From the article on click fraud, reproduce word for word the passage from "After initial happiness" up to and including "their marketing costs.".

**Document segment:**
§ §

Eight Months of Click Fraud in Oregon

Local online insurance consultant wrestles with one of the key issues facing search advertisers.

When Scott Hendison launched his Portland-based online insurance consulting business OregonHealthInsurance.net in the summer of 2003, he opted to promote it using keyword search advertising on Google and Overture.

After initial happiness with the results, eight months later Hendison discovered someone with a Portland-based IP address had been clicking on his ads at over 20 times the frequency of a person looking for an online insurance quote. Hendison calculated that, at a cost of $6 per click, the extra activity from that IP address alone was costing him between $200 and $300 per month.

It was a classic case of click fraud, the intentional defrauding of online advertisers by clicking on ads in order to drive up their marketing costs.

“I thought I had found an easy way to get sales leads, but when I looked closely at my Web logs, I saw one IP address showing up with very suspicious frequency,” Hendison said. “No one can be that stupid to need to search for a health insurance quote a couple times a day, every day of the week, every week.”

After doing some research, he located a company called WhosClickingWho.com, which specializes in preventing, detecting, and eliminating click-fraud on behalf of customers like Hendison. “It was either that or discontinue pay-per-click advertising entirely,” Hendison said. “As a local advertiser with a small, independently owned business, an extra $300 added to my budget per month was killing me.”

§ §

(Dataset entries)
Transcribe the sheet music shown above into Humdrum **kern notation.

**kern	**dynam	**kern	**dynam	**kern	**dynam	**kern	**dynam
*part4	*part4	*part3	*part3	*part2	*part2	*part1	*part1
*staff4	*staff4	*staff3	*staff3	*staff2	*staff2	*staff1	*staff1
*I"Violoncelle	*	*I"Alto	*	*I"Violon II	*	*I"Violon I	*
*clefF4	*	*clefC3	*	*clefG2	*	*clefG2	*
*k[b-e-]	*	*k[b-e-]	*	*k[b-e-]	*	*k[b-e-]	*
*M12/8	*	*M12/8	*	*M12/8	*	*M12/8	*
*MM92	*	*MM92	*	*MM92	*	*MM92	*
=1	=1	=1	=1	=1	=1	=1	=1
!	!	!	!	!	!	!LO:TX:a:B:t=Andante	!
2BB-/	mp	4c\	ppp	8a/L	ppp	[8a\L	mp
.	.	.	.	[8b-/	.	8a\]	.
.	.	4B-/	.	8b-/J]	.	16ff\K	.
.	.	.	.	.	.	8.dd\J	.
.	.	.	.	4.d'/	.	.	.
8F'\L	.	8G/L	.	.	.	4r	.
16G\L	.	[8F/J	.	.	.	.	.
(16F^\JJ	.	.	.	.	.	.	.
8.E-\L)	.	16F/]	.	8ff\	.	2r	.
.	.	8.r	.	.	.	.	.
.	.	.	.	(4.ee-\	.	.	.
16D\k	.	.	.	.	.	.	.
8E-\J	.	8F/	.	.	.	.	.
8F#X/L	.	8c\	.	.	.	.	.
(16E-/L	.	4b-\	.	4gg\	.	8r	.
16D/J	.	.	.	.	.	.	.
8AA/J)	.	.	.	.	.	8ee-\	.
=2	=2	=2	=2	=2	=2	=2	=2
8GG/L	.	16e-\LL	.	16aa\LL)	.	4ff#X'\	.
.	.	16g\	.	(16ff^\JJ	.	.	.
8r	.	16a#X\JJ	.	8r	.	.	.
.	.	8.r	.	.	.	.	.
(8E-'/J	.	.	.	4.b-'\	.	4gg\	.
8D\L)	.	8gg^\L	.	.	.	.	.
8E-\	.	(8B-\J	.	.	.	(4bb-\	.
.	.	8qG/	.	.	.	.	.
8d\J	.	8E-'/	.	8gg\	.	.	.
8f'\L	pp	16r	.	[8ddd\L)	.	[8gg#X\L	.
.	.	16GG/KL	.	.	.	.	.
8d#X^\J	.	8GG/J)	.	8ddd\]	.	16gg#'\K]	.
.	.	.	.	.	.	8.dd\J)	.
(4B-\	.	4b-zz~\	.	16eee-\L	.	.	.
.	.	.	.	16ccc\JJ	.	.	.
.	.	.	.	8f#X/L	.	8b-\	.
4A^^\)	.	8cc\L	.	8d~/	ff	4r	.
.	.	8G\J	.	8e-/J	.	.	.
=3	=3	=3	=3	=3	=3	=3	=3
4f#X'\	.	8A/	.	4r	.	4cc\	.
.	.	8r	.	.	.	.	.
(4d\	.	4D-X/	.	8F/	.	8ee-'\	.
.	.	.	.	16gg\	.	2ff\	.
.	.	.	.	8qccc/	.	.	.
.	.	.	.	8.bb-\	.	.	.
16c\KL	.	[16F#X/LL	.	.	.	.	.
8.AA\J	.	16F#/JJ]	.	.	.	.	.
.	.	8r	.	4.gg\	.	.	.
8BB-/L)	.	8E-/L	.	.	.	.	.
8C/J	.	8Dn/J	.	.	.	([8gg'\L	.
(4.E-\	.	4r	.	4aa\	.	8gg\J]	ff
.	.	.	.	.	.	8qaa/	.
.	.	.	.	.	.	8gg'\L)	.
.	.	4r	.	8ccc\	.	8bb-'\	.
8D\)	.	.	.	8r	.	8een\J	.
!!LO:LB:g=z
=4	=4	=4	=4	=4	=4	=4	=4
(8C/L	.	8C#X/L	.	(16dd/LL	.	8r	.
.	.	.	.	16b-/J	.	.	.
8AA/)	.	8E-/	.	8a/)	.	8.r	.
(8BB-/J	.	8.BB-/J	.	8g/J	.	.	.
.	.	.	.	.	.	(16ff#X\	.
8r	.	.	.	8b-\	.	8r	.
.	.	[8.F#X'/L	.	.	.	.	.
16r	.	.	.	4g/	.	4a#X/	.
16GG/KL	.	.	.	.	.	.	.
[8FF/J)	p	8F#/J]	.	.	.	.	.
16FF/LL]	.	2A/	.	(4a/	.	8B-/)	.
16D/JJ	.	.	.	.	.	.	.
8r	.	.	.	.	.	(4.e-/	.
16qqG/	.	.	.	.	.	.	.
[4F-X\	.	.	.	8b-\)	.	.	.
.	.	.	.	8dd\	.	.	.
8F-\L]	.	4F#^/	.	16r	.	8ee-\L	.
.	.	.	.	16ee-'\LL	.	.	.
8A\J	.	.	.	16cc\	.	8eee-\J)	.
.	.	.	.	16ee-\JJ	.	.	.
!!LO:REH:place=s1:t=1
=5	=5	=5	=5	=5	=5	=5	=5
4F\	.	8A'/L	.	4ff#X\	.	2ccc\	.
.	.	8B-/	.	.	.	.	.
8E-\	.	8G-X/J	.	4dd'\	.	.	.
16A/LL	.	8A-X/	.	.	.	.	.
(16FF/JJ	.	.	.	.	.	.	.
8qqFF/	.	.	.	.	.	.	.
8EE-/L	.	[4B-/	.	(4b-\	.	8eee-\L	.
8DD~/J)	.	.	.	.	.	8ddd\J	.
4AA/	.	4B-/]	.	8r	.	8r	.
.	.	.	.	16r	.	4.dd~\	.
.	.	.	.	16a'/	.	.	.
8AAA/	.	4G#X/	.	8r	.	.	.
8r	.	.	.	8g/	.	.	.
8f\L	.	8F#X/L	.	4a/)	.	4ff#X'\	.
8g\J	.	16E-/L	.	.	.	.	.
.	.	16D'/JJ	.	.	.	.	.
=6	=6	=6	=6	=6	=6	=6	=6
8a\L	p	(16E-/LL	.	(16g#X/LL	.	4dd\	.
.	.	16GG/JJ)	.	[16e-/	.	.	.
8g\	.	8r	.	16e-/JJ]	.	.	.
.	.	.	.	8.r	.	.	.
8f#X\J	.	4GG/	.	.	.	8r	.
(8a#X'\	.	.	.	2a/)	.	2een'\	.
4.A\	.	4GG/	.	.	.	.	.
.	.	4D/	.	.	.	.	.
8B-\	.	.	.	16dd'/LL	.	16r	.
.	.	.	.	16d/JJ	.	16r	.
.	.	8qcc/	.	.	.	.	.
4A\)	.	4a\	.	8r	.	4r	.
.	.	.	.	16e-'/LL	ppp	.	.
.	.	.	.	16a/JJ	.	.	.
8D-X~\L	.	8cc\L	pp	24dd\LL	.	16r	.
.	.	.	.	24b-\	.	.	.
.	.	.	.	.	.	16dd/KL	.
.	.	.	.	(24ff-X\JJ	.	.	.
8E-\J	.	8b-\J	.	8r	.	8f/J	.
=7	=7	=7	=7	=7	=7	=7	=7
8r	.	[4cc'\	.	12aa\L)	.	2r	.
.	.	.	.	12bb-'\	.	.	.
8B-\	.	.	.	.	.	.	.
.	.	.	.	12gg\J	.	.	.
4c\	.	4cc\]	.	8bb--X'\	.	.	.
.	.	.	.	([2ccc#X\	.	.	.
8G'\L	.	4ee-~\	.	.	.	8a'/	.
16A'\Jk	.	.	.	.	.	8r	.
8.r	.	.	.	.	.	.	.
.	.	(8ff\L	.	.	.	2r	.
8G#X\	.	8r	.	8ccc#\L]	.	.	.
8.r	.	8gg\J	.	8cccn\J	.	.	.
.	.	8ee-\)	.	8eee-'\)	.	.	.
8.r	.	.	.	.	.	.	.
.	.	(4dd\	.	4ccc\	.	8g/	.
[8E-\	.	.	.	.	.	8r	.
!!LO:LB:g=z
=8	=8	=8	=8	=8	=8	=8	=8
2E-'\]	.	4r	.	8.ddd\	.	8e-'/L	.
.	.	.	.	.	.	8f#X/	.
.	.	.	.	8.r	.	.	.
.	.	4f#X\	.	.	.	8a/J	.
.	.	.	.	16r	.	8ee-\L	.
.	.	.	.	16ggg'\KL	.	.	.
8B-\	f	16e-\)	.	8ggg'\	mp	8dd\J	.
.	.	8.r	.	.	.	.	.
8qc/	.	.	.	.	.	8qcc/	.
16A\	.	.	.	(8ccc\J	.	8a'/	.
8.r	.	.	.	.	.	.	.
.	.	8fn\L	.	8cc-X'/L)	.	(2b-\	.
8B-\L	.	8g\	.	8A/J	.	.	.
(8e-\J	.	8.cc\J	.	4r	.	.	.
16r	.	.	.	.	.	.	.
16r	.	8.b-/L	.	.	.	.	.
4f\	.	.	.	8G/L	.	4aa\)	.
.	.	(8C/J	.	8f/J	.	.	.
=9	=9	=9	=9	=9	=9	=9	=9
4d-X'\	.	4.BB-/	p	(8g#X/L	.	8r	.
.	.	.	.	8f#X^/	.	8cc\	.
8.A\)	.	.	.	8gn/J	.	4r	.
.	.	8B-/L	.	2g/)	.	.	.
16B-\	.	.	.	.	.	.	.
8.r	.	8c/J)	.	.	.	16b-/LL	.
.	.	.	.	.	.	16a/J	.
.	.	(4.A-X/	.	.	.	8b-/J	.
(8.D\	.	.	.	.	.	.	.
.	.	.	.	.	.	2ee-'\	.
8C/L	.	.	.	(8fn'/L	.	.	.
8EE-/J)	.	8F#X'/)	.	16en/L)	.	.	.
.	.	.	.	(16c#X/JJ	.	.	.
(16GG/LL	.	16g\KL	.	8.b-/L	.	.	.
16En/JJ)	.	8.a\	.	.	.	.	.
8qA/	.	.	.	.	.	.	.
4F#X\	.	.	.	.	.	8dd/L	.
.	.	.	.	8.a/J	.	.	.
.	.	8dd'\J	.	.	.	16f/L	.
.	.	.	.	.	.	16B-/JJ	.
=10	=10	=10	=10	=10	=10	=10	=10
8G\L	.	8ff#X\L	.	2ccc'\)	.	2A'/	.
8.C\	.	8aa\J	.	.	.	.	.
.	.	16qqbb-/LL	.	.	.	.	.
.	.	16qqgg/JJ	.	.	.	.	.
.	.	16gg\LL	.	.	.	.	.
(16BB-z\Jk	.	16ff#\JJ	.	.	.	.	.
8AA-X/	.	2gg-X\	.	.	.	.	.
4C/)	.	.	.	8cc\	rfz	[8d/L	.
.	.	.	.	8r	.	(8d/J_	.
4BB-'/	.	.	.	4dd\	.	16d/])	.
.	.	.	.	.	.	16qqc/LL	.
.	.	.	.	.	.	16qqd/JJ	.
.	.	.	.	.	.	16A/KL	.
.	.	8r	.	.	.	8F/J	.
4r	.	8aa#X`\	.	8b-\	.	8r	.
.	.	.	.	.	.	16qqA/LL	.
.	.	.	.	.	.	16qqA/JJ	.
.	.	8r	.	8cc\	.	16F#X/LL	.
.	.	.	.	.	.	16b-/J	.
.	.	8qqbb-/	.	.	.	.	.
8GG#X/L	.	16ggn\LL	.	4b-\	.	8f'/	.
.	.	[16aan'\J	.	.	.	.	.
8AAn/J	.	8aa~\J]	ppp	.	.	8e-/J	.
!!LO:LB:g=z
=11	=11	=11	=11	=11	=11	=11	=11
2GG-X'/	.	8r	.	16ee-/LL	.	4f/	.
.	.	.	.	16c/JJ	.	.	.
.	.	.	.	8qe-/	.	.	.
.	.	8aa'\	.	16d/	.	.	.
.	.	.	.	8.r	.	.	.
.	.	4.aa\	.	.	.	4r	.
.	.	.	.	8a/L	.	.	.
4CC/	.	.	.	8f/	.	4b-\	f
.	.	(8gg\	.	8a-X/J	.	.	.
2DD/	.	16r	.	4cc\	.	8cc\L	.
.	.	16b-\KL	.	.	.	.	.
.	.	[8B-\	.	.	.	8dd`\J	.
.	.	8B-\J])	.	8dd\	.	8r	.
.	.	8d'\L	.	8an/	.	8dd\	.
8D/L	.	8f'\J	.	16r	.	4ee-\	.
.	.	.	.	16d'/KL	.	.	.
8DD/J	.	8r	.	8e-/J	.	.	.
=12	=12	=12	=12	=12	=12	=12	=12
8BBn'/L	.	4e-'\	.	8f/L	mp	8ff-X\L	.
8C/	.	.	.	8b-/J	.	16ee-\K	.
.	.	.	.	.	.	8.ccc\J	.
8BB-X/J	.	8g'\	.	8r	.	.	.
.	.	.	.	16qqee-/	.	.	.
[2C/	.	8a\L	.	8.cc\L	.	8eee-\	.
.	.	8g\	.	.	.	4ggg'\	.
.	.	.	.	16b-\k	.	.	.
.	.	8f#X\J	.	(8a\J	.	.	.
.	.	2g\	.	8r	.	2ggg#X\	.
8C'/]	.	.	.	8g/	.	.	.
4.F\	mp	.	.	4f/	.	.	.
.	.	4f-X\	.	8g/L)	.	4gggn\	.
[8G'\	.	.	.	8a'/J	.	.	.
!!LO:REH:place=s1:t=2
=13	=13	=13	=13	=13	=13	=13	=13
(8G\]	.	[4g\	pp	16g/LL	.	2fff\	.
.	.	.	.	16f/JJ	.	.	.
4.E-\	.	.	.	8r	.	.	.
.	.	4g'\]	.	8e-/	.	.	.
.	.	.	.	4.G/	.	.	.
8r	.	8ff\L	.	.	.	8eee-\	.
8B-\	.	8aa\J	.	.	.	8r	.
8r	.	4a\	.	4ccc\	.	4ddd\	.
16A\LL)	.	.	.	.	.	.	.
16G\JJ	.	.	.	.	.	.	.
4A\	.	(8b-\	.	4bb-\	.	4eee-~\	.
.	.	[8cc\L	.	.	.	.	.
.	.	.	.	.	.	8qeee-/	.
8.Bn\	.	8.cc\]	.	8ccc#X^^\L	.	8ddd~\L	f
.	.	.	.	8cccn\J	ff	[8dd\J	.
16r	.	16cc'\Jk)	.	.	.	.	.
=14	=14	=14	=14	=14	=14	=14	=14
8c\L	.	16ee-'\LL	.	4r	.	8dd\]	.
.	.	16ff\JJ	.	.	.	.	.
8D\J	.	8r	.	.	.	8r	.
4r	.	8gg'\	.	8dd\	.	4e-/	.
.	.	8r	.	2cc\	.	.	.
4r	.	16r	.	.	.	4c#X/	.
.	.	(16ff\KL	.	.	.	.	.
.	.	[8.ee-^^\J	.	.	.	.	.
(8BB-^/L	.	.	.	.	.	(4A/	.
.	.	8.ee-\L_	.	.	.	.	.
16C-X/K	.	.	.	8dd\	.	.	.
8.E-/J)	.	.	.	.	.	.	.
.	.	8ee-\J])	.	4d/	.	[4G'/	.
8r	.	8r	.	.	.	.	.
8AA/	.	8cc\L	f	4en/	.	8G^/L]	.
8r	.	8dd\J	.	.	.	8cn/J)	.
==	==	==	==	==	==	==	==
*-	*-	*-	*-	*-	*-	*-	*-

§ §

**Answer to this exercise:**
After initial happiness with the results, eight months later Hendison discovered someone with a Portland-based IP address had been clicking on his ads at over 20 times the frequency of a person looking for an online insurance quote. Hendison calculated that, at a cost of $6 per click, the extra activity from that IP address alone was costing him between $200 and $300 per month.

It was a classic case of click fraud, the intentional defrauding of online advertisers by clicking on ads in order to drive up their marketing costs.